Valentina dropped Gio’s arm and looked up at him. She could feel the blood draining southwards. Gio cursed under his breath and guided her to the bed to sit down on the edge. He stood in front of her and admitted with stark reluctance, ‘It’s the date Mario died.’
Valentina’s belly clenched hard. Every line of Gio’s body was screaming at her to stay out of this.
‘But …’ She tried to formulate words, to understand. ‘Why?’
Gio cursed again and turned away, pacing impatiently to the window, presenting her with his rigid back. Without turning around he said bleakly, ‘I needed to mark the date … when Mario’s life ended, and mine.’
Before, Valentina knew she would have jumped down his throat and reminded him that his life hadn’t ended. But after what he’d told her of his experiences she had to concede that it had ended on some level.
After the intimacies of the previous night it was very hard to call up the rage she’d clung to for so long. This is what she’d been afraid of.
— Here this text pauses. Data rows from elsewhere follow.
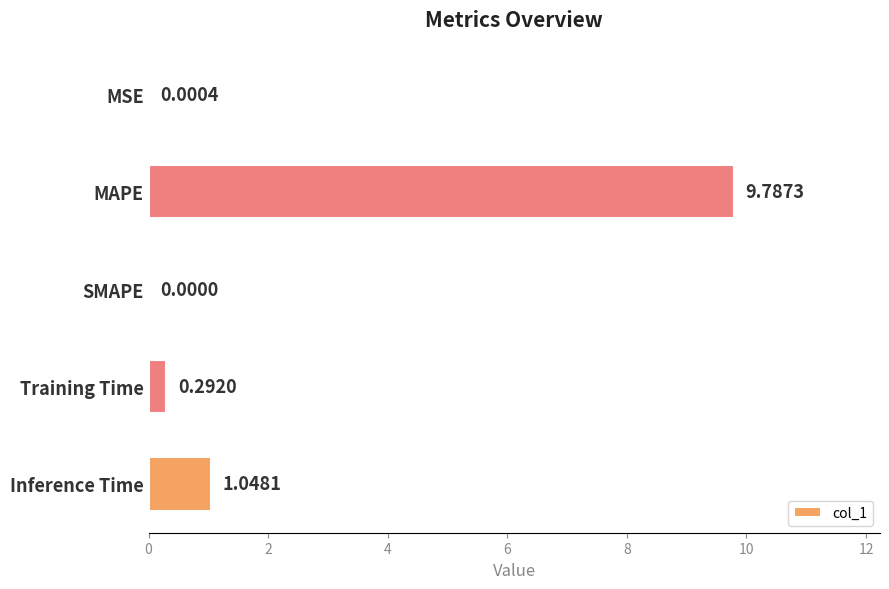

Where is the data nearest to the value 4?

Inference Time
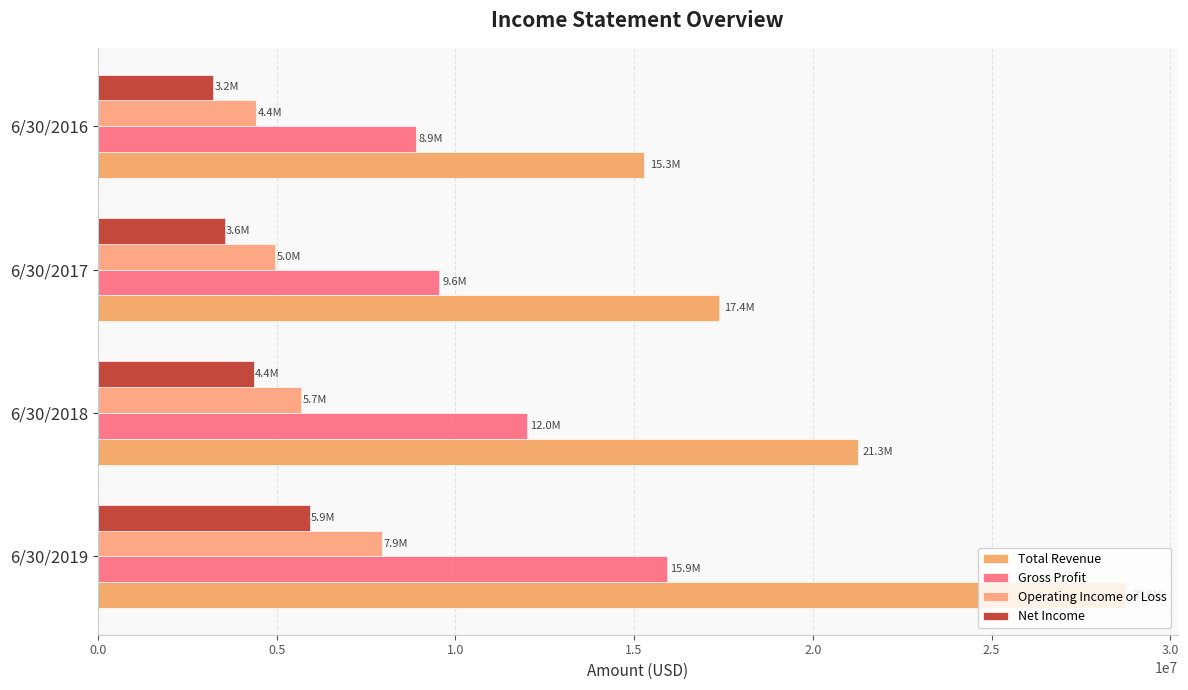

What is the sum of all Gross Profit values?

46360192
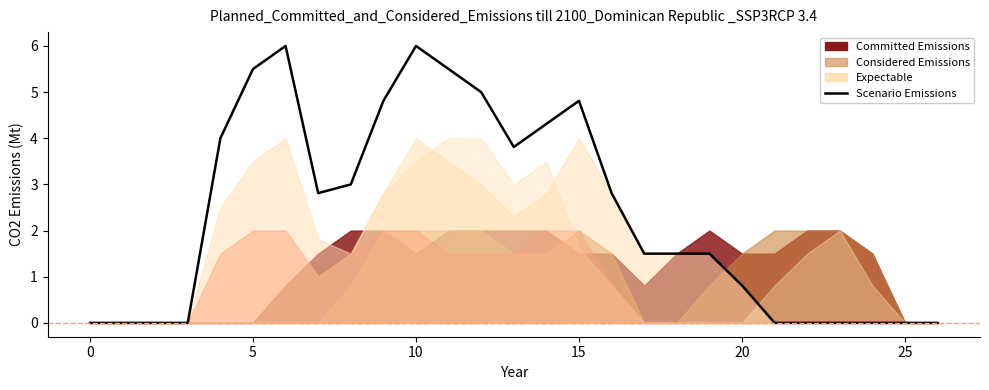

What is the sum of the values at 26 and 12?

5.0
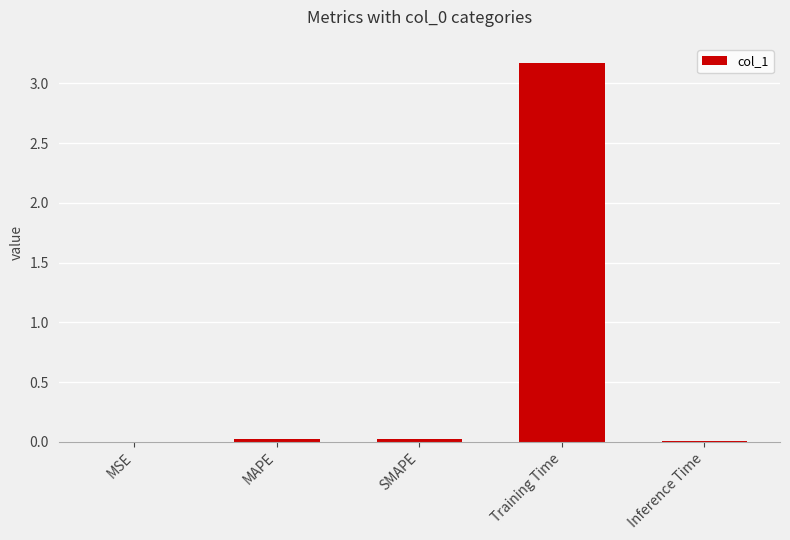

The value at MAPE is 0.0. True or false?

True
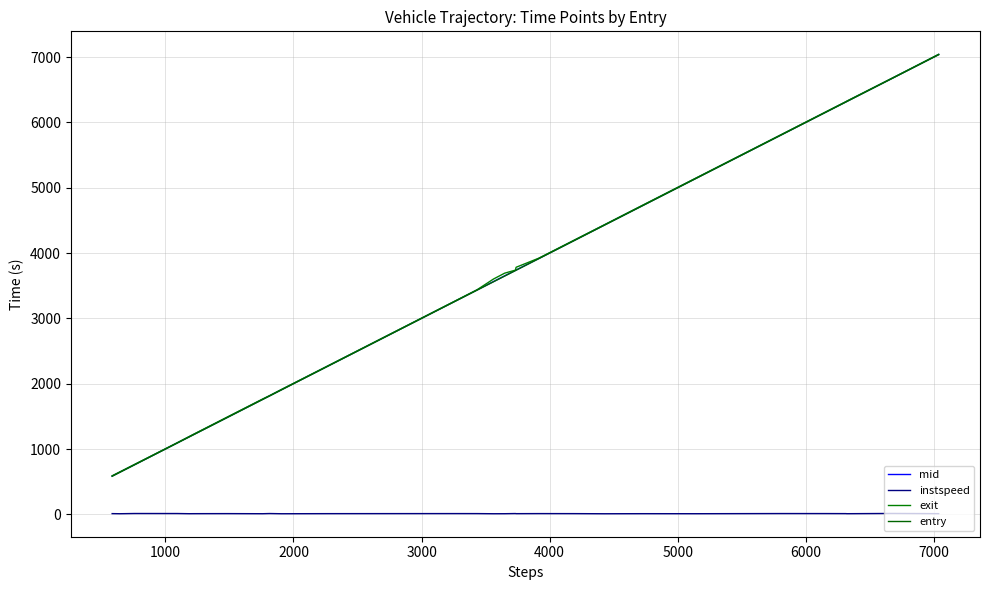

How many lines are shown in the chart?

4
The thought of him asking some stranger to carve an indelible mark into his skin made her feel unaccountably emotional. Before she knew what she was doing she’d stood up and went over to Gio. She inserted herself between him and the window, his jaw was as rigid as the rest of him and he looked at her warily.
Dropping her gaze to his arms, she once again undid them from where they were crossed so tightly. She took his marked arm and held it out again, turned up so she could see the tattoo. With her finger she traced the lines, feeling the indentation in his skin, marked for ever with this brand of the date her brother had died.